Unsere Kinder, inzwischen 25 und 22 Jahre alt, stellen sich die meisten Fragen in Sachen Lebensstil so gar nicht, die mich umtreiben. Trotzdem leben sie absolut nicht unkritisch und zeigen einen gut ausgeprägten Sinn für die Bedürfnisse anderer und die schwierige Umweltproblematik in all ihren global vernetzten Zusammenhängen. In den letzten Fastenzeiten etwa wollten sie selbst auf Fleisch oder auf stundenlanges Serienschauen verzichten. Das finde ich schön, auch wenn eine temporäre Selbstbeschränkung sicher nicht ausreicht, unseren Planeten zu retten. Dazu müsste sich schon grundlegend der Lebensstil ändern. Ich bekenne: Mein eigener Lebensstil taugt leider auch nicht unbedingt als Vorbild, wenn mich auch selbst diese Fragen ganz schön umtreiben. Und selbst gute Vorbilder versagen ja oft: Im Bekanntenkreis gibt es eine Familie, deren Kindern von den Eltern jahrelang Bio-Müsli und viel Gemüse vorgesetzt bekamen – und jetzt ihren Generationenprotest bei Burger King ausleben.
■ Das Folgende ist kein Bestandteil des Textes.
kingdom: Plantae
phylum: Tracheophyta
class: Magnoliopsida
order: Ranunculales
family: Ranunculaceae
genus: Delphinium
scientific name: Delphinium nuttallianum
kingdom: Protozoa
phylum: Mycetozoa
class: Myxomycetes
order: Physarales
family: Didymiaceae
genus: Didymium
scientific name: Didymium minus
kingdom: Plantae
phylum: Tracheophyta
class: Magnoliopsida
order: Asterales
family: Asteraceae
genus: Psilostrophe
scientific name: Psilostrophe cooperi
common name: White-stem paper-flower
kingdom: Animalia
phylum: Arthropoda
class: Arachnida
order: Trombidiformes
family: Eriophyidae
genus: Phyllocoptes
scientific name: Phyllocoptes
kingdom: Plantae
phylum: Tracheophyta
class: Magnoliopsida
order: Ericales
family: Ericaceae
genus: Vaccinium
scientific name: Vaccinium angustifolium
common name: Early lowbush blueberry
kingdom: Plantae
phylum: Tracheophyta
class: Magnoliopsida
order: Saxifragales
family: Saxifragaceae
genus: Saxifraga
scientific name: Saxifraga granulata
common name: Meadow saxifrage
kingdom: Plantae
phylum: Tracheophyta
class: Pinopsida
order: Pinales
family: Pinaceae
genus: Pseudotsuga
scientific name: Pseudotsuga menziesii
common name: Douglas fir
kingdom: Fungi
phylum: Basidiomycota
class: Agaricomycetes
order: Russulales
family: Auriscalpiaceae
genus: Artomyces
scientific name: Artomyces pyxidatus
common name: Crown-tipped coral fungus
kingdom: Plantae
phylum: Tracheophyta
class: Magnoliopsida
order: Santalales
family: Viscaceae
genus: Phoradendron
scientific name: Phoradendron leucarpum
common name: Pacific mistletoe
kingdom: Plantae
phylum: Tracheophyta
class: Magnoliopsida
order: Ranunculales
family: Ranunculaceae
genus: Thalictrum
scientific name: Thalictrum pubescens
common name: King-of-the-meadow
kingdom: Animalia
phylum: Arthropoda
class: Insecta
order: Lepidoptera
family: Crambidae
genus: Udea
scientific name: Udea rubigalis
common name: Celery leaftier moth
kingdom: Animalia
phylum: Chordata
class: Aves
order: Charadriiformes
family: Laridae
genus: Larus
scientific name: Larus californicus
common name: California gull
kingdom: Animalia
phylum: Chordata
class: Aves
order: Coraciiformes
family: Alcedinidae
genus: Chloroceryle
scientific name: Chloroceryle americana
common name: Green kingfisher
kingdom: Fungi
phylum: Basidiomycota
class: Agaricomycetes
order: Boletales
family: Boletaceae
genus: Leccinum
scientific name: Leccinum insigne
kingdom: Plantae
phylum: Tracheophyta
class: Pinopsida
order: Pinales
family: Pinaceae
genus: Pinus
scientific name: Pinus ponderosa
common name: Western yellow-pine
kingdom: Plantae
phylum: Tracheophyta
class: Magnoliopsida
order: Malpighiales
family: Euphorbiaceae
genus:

Was bleibt? Der Versuch, meinem Unbehagen über die Zustände in unserem Keller auf den Grund zu gehen, führt mich mitten hinein in die Hintergründe des hyperkonsumistischen Lebensstils unserer Zeit und die globalen, oft sündhaften Verkettungen von Ausbeutung und Ausnutzung fremder Ressourcen und Arbeitskraft. Für mich ist das Gordische Knoten der Jetztzeit schlechthin. Ich kann ihn weder aufdröseln noch zerschlagen, sondern muss zähneknirschend erkennen, das ich mit meiner Familie Teil davon bin, dass ich verstrickt bin in ökonomische Zusammenhänge, die ich weder voll überblicken noch privat ganz überwinden kann. Mit Bewunderung verfolge ich Bemühungen wie das „Zero Waste“-Experiment einer befreundeten Familie, die eine Woche lang versuchte, keinen Müll zu verursachen. Auch wenn sie danach wieder zu etlichen „alten“ Gewohnheiten zurückkehrte – geblieben ist auf jeden Fall ein wacheres Bewusstsein für das eigene Konsumverhalten. Es gab gute Gespräche mit den eigenen Kindern und auch mit Freunden, in denen über Alternativen für bisher Selbstverständliches nachgedacht wurde. Vielleicht ist das ja ein Weg aus meinem Gordischen Knoten: in kleinen Schritten nach Alternativen suchen, Zeichen setzen, drüber reden, bewusst einkaufen – und auch einfach mal einen Einkauf sein zu lassen.

Und noch etwas anderes scheint mir eine Spur zu sein: meine Lust daran, mich von überflüssigen Dingen zu trennen und sie, wenn möglich, sinnvoll los zu werden. Das hat für mich quasi eine reinigende Wirkung: Ich lasse Vergangenes los und stoße mich selbst auf die oft verdrängte Frage: Was brauche ich wirklich zum Leben? Die Antwort mag je nach Lebensphase anders ausfallen und nie endgültig sein. Aber es tut gut, sich ihr immer wieder neu zu stellen.